Joseph Connor, Tyler McDaniel, Jared M. Smith, Max Schuchard
Proceedings of the 29th USENIX Security Symposium

Intra-process memory isolation can improve security by enforcing least-privilege at a finer granularity than traditional operating system controls without the context-switch overhead associated with inter-process communication. A single process can be divided into separate components such that memory belonging to one component can only be accessed by the code of that component. Because the process has traditionally been a fundamental security boundary, assigning different levels of trust to components within a process is a fundamental change in secure systems design. However, so far there has been little research on the challenges of securely implementing intra-process isolation on top of existing operating system abstractions. We identify that despite providing strong intra-process memory isolation, existing, general purpose approaches neglect the ways in which the OS makes memory and other intra-process resources accessible through system objects.

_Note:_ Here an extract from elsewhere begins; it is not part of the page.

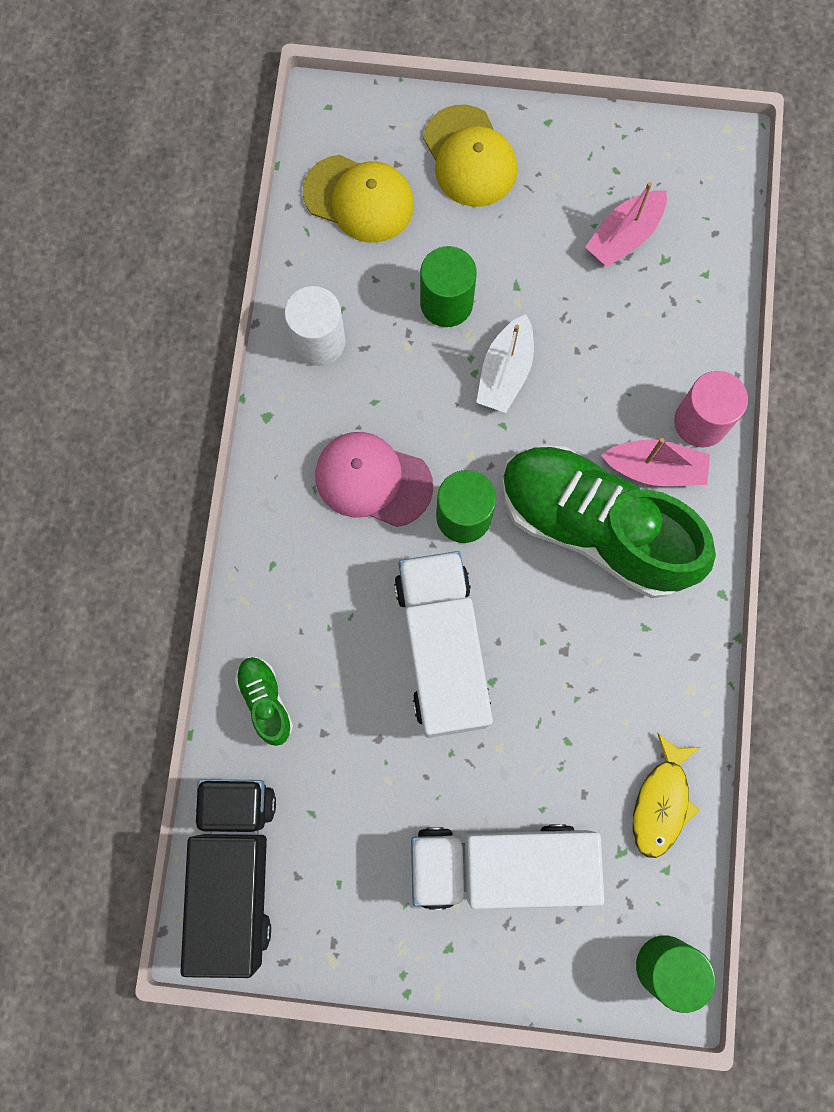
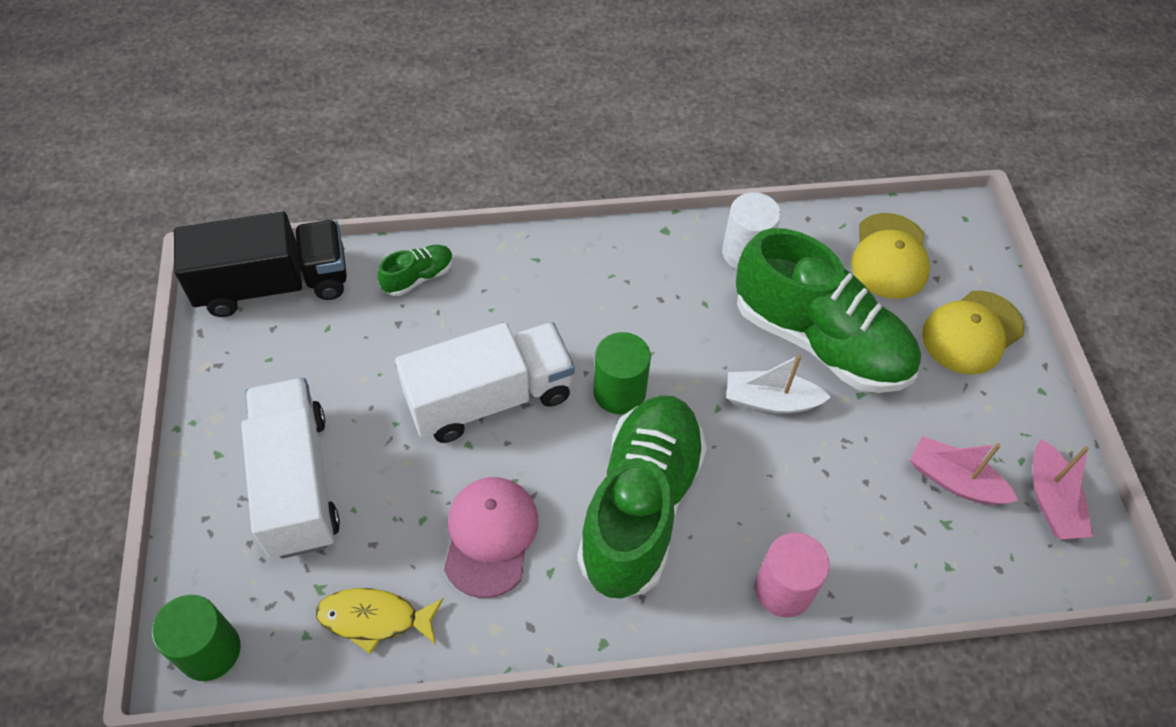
camera: 75 degrees right, 20 degrees down
(373, 480) = (632, 316): pink cap -> pink cap (490, 536)
(446, 303) = (819, 340): green cylinder -> green shoe
(655, 469) = (718, 553): pink boat -> pink boat (1051, 500)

Using two recently-proposed memory isolation systems, we show that such designs are vulnerable to generic attacks that bypass memory isolation These attacks use the kernel as a confused deputy, taking advantage of existing intended kernel functionality that is agnostic of intra-process isolation. We argue that the root cause stems from a fundamentally different security model between kernel abstractions and user-level, intra-process memory isolation. Finally, we discuss potential mitigations and show that the performance cost of extending a ptrace-based sandbox to prevent the new attacks is high, highlighting the need for more efficient system call interception.